If you now are wondering how the hell you can get the data from the specific profiles since I made anything returned BaseProfile? You can do something like this:
try:
#note the lowercase teacher referal
print myuser.profile.teacher.someteacherfield
except Teacher.DoesNotExist:
print "this is not a teacher object!"
Also I do hope you didn't use the user_type field solely for this purpose, because django has it built in better as you can see. I also hope you really have some other unique fields in your derived profile classes because otherwise you should throw them away and just past a usertype field into BaseProfile (look at choices to do this good).
Now as for the is_default, imho this method is as good as any. You can always try to add custom constraints to your dbms itself, saying there sould be 0 or 1 records containing the same FK and is_default=True (there is no django way to do this). What I also would say is, add a method make_default and in that method make sure the is_default is unique for that person (e.g. by first setting is_default to False on all profiles with the same FK). This will save you a lot of possible sorrow. You can also add this check in the save() method of BaseProfile.

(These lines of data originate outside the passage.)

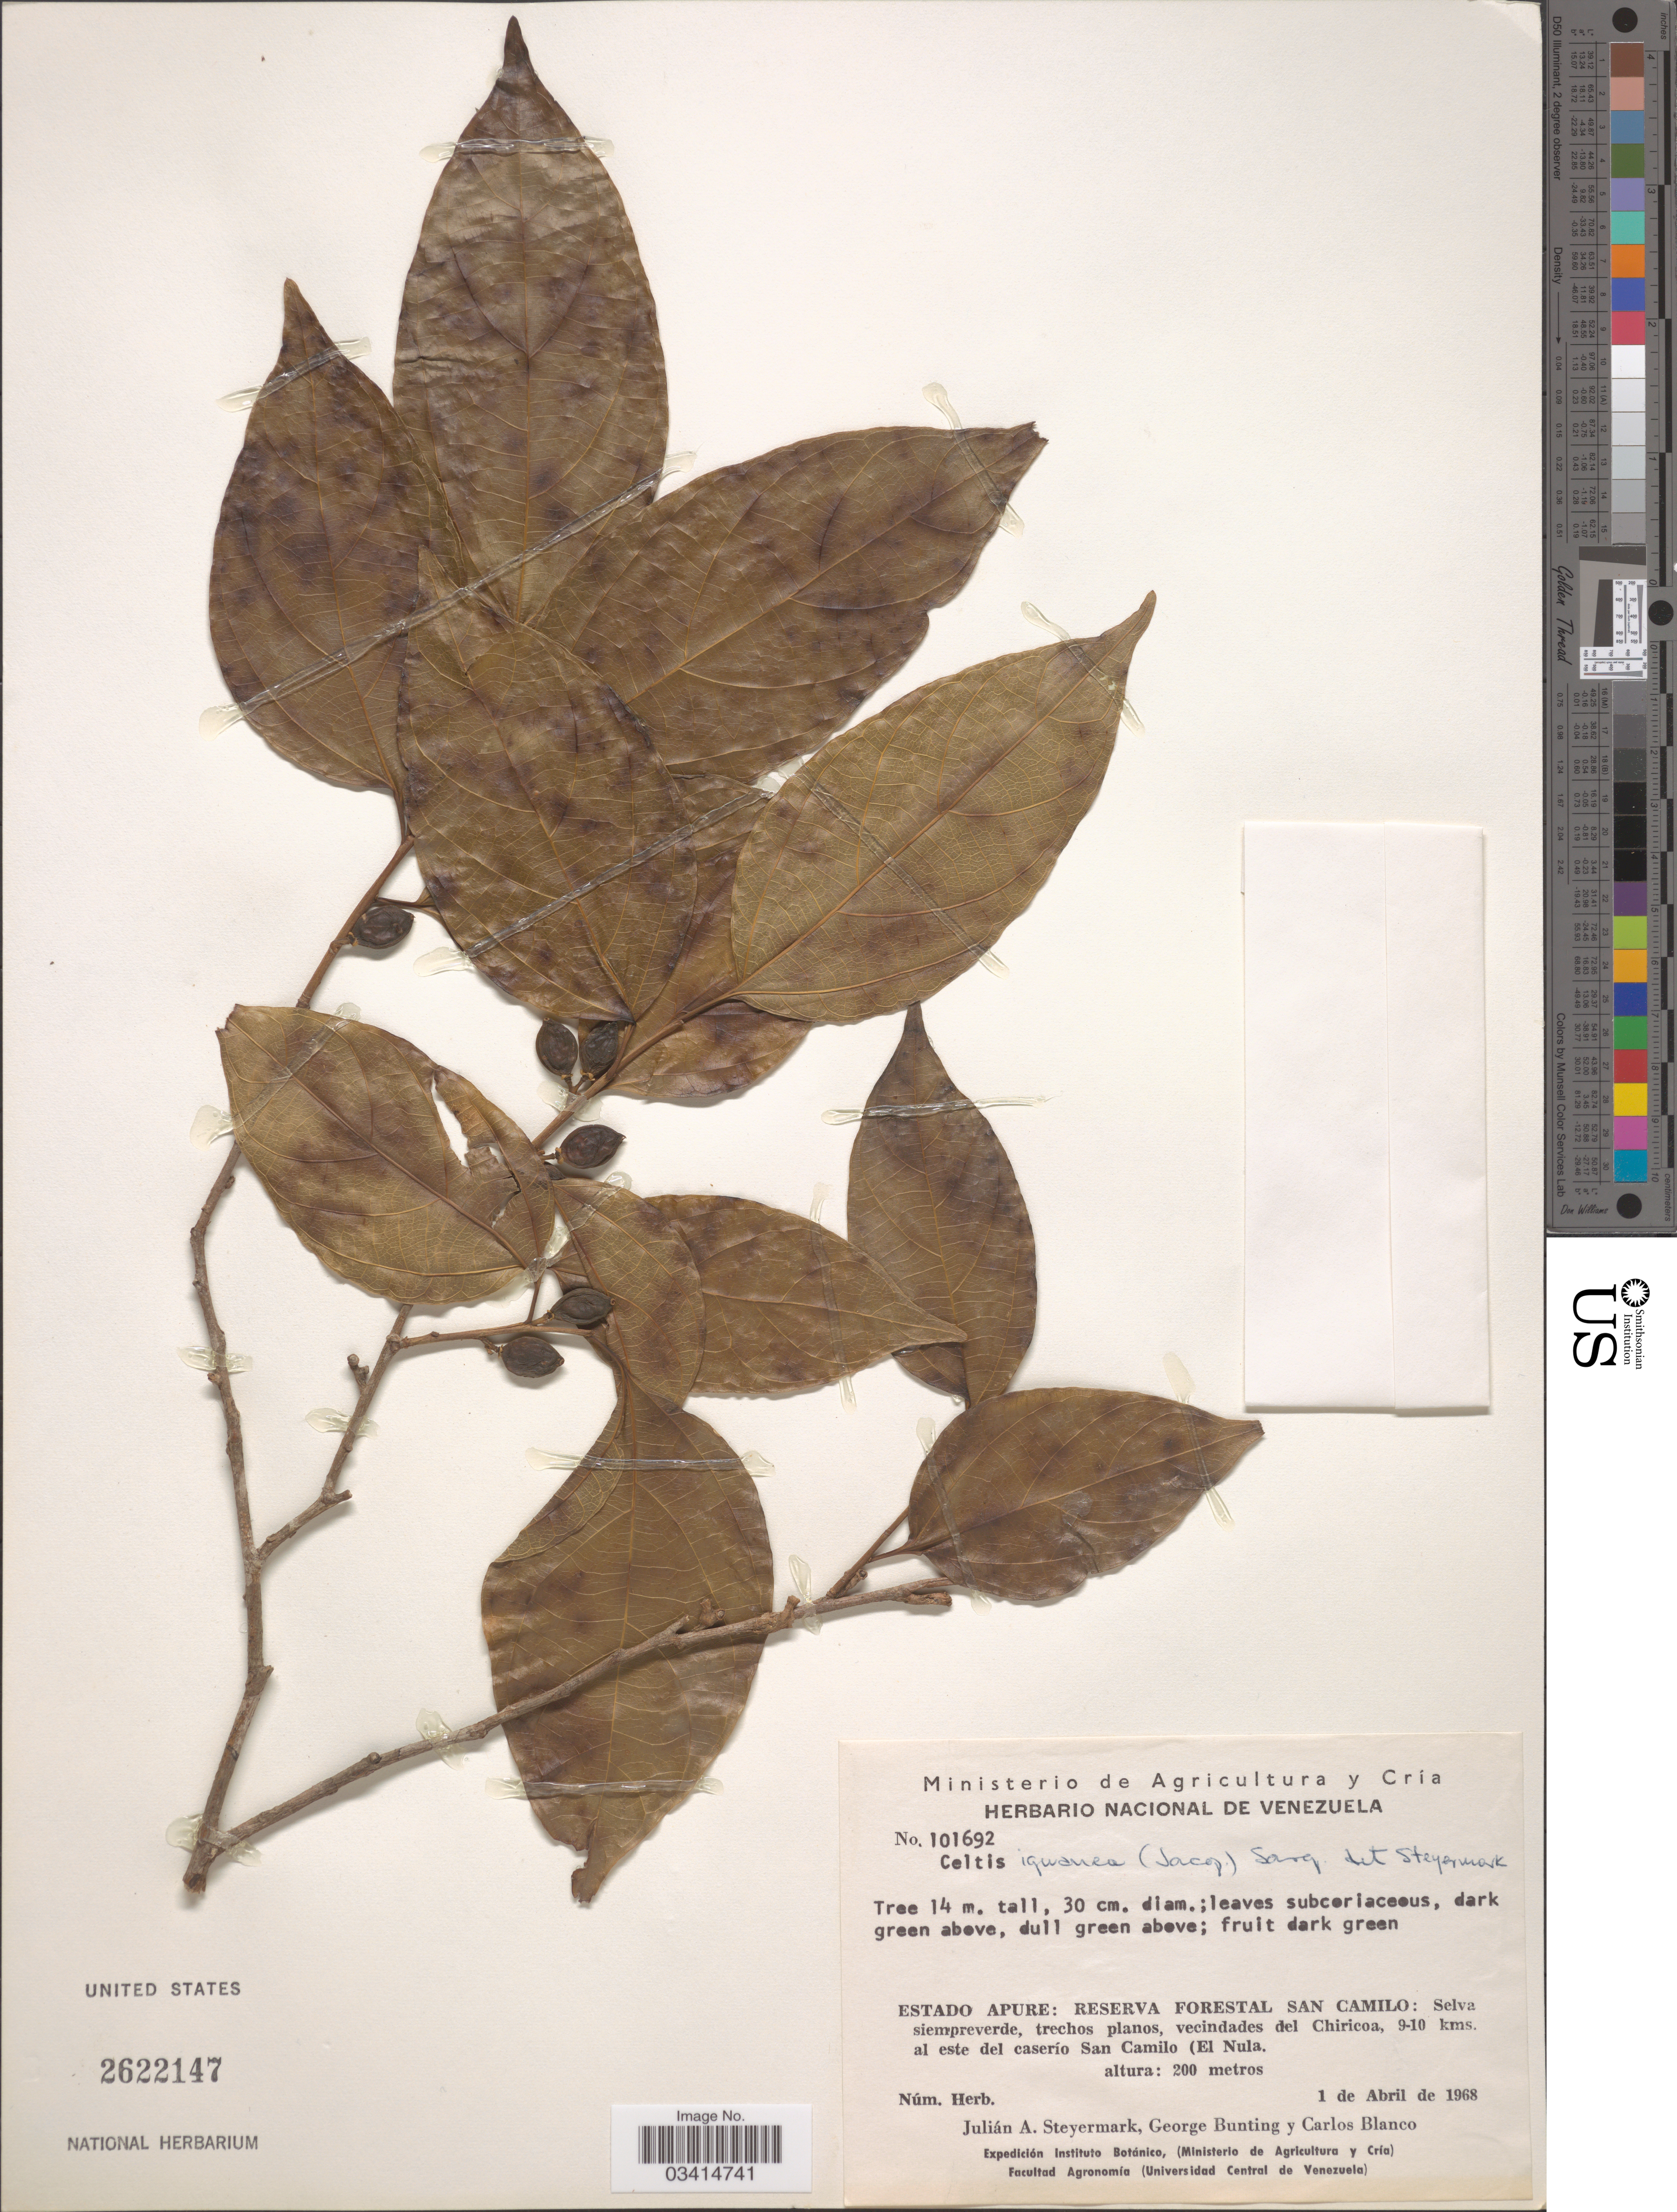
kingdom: Plantae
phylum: Tracheophyta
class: Magnoliopsida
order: Rosales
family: Cannabaceae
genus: Celtis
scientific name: Celtis iguanaea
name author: (Jacq.) Sarg.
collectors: J. Steyermark, G. S. Bunting & C. Blanco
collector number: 101692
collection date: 1968-04-01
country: Venezuela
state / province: Apure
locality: Reserva Forestal San Camilo: Selva siempreverde, trechos planos, vecindades del Chiricoa, 9-10 kms. al este del caserío San Camilo (El Nula.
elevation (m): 200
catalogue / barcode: US 2622147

Another way you could do it is by adding a Foreign Key to the Person Model that points to the default Profile. While this will ensure default to be unique on django level, it can also provide denormalization and corruption of your data, even on a more annoying level, so I'm no big fan of it. But again, if you do all adding/removing/updating of profiles through predefined methods (will be more complex now!) you should be safe.
Finally, maybe you have good reasons to inherit from User, but the default way to extend the User functionality is not this, it's described here.